Zuzugeben ist der Beklagten, dass die Vorschrift des § 2 Abs. 1 S. 1 AMPreisV als Berufsausübungsregelung in die Berufsfreiheit nach Art. 12 Abs. 1 GG eingreift. Berufsausübungsregelungen sind jedoch verfassungsrechtlich zulässig, wenn sie durch vernünftige Gründe des Gemeinwohls gerechtfertigt erscheinen, die gewählten Mittel zur Erreichung des verfolgten Zwecks geeignet und erforderlich sind und die Beschränkung den Betroffenen zumutbar ist. Hierbei hat der Gesetz- und Verordnungsgeber einen weiten Regelungsspielraum (BVerfG NJW 1974, S. 1317; BVerfG, NJW 2000, S. 1326), der auch im Arzneimittelpreisrecht Anwendung findet (BVerfG, Beschluss vom 31.03.2016, Az.: 2 BvR 929/14 m. w. N.).
In diesem vorgesehen Rahmen ist die Wertung des Gesetzgebers nicht zu beanstanden, dass Fertigarzneimittel im Sinne der Vorschrift des § 1 AMPreisV im Interesse der sicheren und qualitativ hochwertigen Arzneimittelversorgung der Bevölkerung einer Preisbildung unterstellt werden, um so eine flächendeckende und gleichmäßige Versorgung der Bevölkerung zu sichern, die durch einen ruinösen Preiswettbewerb der hieran beteiligten Großhändler gefährdet wäre (GmS-OGB a. a.
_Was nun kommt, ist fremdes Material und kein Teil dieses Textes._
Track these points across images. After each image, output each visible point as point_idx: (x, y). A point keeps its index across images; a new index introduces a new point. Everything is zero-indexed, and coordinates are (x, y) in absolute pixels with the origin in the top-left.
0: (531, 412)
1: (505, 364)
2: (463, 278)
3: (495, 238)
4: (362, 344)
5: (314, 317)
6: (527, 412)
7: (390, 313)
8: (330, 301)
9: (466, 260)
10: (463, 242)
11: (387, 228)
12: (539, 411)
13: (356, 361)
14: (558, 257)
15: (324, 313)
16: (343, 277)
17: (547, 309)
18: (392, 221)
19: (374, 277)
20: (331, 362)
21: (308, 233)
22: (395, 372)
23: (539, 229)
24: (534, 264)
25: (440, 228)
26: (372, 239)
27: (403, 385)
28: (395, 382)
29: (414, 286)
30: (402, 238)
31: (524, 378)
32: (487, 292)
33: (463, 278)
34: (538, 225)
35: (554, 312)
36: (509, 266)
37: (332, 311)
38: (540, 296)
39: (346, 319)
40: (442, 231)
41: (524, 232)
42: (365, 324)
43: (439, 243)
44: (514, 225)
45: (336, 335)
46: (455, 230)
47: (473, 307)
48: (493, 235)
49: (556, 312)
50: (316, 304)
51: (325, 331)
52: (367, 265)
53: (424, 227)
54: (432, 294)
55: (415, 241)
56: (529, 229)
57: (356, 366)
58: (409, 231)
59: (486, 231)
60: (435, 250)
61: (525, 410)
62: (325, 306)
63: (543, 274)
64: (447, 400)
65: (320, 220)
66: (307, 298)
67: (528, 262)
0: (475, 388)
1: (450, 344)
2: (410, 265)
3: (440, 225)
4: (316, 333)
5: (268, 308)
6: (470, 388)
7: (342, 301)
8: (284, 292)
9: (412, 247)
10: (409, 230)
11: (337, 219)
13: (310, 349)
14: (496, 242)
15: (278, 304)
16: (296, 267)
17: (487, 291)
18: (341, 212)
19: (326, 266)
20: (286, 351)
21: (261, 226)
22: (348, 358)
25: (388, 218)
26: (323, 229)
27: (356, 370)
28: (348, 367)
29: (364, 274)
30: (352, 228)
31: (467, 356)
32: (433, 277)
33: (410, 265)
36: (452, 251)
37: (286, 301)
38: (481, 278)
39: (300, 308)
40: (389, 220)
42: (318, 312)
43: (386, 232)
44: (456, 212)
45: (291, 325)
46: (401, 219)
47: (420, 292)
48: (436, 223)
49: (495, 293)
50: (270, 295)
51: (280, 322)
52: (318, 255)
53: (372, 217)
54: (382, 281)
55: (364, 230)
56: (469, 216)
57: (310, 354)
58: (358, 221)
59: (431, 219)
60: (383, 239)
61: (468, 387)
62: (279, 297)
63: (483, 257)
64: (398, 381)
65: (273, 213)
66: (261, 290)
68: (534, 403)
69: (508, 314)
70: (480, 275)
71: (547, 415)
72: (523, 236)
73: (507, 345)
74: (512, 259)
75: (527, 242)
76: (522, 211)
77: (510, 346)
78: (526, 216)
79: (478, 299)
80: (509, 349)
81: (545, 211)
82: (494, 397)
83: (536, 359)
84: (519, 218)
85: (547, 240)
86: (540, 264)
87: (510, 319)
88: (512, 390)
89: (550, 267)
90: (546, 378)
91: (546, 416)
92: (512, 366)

O.; BGH GRUR 2016, S. 523 -ArzneimittelCheck-). Der Senat vermag auch nicht zu erkennen, welches konkrete System außerhalb eines für alle Wettbewerber gleichermaßen geltenden Festzuschlags dieser Gefahr ebenso wirksam entgegenwirken könnte. Die Beschränkungen sind auch zumutbar, weil eine Preisgestaltungsfreiheit und damit auch eine Abgrenzung zu anderen Großhändlern ausreichend innerhalb des rabattfähigen Preisteils stattfinden können.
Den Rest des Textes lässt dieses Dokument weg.